__Your tasks__.
a) Repeat word for word the stretch of the fixed-point page from "In the standalone" through "how to use it.".
b) List every variable name that the code sample on the fixed-point page declares with `let`.

__Page extract__.
For division we have to keep in mind that the result must have the correct scale, just like with multiplication. However in this case, a naive division would lead to a scaled down result. To prevent this, we scale the numerator up by $2^{16}$ before performing the division. Since the scale itself is 17 bits, this means the initial numerator input must limited to have 126-17=109 bits. The denominator can have 126 bits.

In the standalone library for the fixed point arithmetic, these checks have been added to the respective functions. For the ML library however, we opted to use a "stripped" version of quantized directly in the library itself, which doesn't contain any bitsize checks. Instead, the bitsize checks have been added throughout all of the ML functionality iself. This was done to optimize the amount of bitsize checks needed by tailoring them to the actual functionality. Throughout the code the bitsize checks can be found as well as the reasoning for it.

Use the fixed point library

The quantized functionality can be found and used in a separate library called noir-fixed-point. Here, we present some instructions on how to use it.

First, you need to add the library as a dependency in your own Noir project:

[dependencies]
fixed_point = { tag = "v0.1.2", git = "https://github.com/hashcloak/noir-fixed-point" }

Then, you can create values and perform arithmetic as it is shown in the following example:

#![allow(unused)]
fn main() {
let a = Quantized::new(98304); // Represents 1.5
let b = Quantized::new(147456); // Represents 2.25

let add = a + b; // (98304 + 147456) / 2^16 = 3.75
let sub = a - b; // (98304 - 147456) / 2^16 = -0.75
let mul = a * b; // (98304 * 147456) / 2^(16 + 16) = 3.375
}

__Extracted records__.

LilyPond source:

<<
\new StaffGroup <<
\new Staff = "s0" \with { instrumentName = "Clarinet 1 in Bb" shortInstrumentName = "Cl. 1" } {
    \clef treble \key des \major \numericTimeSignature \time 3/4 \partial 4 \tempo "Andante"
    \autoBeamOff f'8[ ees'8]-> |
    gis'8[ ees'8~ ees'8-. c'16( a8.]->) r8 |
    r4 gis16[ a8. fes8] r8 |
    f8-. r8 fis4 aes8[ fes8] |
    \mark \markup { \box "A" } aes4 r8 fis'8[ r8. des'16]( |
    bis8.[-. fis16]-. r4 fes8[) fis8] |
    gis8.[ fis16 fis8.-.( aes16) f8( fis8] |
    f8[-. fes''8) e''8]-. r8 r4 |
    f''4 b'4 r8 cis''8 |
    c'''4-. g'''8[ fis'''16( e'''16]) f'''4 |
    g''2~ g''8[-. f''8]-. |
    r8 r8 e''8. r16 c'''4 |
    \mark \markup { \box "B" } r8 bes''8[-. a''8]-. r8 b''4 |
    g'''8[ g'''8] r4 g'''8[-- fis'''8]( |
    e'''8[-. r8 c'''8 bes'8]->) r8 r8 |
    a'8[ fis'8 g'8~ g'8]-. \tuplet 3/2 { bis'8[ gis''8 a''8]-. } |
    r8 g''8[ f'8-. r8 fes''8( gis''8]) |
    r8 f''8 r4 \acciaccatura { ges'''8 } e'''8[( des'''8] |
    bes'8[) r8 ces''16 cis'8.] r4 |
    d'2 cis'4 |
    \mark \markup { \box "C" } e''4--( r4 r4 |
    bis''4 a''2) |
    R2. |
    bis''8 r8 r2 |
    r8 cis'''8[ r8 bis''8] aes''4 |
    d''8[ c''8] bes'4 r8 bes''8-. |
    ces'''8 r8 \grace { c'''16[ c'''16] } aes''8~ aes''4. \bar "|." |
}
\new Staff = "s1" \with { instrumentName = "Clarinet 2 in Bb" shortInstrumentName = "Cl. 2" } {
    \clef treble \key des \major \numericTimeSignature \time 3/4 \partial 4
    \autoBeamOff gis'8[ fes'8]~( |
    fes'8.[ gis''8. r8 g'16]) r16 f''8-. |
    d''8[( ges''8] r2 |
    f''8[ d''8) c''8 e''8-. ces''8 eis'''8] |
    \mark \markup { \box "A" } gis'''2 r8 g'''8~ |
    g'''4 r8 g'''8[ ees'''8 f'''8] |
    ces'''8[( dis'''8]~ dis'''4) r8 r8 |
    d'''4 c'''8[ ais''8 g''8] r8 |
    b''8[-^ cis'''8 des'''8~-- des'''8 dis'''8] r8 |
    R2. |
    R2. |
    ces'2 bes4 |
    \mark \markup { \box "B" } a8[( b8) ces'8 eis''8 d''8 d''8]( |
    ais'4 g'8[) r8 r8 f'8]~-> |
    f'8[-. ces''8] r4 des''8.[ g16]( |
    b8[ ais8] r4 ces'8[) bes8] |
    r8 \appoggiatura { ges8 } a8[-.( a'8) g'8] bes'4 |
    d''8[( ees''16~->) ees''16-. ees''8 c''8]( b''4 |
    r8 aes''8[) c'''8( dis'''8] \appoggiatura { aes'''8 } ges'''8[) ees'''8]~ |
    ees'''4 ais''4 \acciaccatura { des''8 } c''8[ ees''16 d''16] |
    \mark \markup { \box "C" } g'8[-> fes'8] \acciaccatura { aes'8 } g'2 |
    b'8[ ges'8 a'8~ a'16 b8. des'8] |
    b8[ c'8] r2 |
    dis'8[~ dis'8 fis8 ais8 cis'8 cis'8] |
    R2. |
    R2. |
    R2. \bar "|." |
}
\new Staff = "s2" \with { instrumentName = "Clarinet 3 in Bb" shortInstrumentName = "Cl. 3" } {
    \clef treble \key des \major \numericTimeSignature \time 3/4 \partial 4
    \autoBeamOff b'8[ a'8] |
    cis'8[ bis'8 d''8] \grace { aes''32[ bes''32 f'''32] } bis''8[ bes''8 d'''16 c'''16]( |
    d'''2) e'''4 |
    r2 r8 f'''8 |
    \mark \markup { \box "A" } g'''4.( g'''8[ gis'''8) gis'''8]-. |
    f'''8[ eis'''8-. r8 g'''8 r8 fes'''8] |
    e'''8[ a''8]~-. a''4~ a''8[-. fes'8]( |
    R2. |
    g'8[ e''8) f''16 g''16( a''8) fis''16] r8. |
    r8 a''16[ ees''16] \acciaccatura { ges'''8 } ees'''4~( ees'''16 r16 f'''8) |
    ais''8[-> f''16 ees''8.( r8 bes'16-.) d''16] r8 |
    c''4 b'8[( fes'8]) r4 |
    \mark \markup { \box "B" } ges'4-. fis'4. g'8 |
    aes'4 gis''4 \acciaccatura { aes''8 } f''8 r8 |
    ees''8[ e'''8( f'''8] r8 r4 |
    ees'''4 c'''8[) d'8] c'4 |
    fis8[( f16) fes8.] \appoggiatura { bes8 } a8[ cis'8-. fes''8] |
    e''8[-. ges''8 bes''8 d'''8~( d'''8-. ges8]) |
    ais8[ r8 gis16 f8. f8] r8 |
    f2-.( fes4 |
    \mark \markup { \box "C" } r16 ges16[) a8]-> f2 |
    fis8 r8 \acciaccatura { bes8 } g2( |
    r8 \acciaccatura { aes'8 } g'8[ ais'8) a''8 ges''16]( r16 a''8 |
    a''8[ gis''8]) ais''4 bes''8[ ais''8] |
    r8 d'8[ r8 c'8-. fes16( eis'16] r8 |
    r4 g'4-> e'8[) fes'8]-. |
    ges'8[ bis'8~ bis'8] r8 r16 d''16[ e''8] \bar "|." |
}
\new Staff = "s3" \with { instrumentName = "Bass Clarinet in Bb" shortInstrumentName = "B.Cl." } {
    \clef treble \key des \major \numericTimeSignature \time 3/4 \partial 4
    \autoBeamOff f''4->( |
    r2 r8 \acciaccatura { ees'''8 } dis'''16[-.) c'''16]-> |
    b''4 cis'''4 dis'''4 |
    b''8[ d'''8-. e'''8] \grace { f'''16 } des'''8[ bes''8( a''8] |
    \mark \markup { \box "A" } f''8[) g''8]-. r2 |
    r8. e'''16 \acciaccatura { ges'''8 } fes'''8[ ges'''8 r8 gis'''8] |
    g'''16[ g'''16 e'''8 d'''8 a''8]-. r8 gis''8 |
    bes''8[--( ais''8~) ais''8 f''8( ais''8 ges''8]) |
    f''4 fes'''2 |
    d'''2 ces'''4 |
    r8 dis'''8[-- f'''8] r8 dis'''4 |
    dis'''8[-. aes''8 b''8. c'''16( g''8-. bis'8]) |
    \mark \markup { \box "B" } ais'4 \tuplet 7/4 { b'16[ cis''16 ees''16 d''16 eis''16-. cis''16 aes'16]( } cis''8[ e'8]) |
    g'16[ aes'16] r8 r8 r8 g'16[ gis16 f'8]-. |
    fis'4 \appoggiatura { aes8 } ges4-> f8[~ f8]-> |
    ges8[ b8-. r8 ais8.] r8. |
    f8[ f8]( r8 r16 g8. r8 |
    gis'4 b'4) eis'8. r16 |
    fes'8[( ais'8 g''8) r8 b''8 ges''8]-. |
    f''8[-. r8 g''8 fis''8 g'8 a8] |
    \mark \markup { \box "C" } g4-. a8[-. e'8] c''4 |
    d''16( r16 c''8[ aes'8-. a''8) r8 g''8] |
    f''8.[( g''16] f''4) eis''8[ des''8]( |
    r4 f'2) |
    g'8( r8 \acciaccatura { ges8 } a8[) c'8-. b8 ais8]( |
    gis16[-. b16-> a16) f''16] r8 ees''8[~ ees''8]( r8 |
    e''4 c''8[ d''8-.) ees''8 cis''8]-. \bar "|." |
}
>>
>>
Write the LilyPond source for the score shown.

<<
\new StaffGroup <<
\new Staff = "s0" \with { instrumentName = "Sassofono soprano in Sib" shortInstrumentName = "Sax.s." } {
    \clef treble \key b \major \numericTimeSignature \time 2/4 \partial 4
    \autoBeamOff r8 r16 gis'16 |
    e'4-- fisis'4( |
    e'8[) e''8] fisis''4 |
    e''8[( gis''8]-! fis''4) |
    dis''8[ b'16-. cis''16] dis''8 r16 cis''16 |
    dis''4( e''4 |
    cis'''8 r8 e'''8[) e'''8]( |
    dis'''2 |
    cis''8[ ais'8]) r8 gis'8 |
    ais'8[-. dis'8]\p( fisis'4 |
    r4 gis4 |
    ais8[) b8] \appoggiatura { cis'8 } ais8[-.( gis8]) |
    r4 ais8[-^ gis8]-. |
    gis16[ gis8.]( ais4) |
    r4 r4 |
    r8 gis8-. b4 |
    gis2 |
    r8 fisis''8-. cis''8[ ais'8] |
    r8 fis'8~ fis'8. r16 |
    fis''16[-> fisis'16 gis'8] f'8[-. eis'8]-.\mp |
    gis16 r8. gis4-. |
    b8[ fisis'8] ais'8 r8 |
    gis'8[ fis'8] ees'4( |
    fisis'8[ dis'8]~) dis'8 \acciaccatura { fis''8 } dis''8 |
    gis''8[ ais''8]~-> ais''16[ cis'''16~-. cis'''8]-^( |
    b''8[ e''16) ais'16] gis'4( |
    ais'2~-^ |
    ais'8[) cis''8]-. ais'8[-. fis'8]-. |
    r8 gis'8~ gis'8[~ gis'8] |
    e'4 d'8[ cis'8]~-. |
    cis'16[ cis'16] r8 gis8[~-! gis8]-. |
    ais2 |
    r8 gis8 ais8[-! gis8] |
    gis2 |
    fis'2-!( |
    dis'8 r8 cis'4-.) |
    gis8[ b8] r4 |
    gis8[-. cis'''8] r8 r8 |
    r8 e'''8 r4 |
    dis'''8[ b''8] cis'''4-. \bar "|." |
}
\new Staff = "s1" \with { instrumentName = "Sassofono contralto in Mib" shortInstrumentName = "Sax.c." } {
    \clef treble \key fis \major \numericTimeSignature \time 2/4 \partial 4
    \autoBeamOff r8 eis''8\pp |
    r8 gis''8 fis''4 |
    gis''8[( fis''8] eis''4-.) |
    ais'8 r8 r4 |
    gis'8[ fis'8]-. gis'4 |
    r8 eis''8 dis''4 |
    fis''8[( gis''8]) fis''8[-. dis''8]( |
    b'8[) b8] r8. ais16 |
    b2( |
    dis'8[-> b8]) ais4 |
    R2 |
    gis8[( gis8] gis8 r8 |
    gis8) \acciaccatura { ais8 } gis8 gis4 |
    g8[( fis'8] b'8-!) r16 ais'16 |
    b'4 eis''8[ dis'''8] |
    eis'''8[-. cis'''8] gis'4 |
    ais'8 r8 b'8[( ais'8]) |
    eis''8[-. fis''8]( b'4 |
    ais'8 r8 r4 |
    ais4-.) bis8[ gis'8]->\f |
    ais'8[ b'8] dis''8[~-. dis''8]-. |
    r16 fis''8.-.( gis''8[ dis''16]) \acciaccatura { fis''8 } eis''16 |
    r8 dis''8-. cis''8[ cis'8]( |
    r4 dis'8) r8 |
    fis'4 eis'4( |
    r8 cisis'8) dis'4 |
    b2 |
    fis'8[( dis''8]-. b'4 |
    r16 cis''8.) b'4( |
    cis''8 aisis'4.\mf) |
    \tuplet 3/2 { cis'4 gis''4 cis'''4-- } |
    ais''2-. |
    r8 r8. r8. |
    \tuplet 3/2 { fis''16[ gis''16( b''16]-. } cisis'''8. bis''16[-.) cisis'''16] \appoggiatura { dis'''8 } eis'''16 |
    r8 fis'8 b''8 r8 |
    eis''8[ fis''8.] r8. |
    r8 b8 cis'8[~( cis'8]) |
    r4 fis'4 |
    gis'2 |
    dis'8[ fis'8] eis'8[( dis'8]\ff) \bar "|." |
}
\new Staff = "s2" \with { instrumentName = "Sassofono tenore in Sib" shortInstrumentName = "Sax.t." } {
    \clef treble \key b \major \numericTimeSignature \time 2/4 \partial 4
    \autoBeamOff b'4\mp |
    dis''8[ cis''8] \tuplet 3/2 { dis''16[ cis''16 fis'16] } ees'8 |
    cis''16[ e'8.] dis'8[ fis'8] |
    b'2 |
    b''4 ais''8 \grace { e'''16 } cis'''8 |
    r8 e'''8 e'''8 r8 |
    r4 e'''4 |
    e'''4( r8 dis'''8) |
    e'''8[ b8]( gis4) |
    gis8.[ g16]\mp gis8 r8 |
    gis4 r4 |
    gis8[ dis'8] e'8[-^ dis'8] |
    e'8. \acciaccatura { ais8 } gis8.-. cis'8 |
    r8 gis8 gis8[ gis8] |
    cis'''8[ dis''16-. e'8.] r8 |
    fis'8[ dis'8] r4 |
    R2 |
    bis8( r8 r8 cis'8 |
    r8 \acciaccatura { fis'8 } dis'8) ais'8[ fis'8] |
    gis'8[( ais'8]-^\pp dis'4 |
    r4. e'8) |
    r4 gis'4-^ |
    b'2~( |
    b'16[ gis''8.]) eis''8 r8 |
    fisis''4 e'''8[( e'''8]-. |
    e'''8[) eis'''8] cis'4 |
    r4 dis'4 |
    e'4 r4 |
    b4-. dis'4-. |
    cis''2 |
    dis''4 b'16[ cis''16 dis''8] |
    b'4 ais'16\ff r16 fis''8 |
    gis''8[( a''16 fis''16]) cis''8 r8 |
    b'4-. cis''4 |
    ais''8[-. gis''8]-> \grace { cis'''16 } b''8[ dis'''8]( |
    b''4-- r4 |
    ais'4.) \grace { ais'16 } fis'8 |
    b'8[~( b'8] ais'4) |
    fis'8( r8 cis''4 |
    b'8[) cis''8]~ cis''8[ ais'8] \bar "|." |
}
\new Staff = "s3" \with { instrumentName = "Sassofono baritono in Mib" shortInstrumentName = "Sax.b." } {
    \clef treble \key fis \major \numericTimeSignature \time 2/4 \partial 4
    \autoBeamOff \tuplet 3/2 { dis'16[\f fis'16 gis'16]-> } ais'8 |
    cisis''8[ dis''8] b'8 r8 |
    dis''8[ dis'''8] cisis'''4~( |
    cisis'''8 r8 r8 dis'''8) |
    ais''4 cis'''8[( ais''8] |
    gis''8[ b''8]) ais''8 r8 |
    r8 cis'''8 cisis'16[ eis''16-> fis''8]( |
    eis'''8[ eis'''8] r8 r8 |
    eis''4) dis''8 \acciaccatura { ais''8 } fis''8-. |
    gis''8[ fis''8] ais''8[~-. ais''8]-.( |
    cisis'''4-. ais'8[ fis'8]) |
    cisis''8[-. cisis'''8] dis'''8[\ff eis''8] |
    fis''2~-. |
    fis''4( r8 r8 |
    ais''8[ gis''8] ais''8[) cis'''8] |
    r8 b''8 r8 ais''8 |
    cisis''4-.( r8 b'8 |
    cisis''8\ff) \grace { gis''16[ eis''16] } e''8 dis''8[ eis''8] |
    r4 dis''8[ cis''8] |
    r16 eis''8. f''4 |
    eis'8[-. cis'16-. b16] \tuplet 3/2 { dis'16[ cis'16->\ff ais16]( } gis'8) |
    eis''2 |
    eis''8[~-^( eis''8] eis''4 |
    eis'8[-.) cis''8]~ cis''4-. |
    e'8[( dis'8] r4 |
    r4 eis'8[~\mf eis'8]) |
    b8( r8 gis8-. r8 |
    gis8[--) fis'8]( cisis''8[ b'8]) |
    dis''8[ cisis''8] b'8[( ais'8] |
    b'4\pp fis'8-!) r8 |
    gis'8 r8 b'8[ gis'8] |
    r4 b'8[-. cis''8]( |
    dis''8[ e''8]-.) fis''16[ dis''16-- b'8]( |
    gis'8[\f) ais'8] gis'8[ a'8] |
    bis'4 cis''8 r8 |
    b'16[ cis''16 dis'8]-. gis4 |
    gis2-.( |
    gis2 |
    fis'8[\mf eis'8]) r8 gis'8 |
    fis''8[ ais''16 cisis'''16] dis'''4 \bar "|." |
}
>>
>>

__Results for the exercise__.
a)
In the standalone library for the fixed point arithmetic, these checks have been added to the respective functions. For the ML library however, we opted to use a "stripped" version of quantized directly in the library itself, which doesn't contain any bitsize checks. Instead, the bitsize checks have been added throughout all of the ML functionality iself. This was done to optimize the amount of bitsize checks needed by tailoring them to the actual functionality. Throughout the code the bitsize checks can be found as well as the reasoning for it.

Use the fixed point library

The quantized functionality can be found and used in a separate library called noir-fixed-point. Here, we present some instructions on how to use it.

b) a, b, add, sub, mul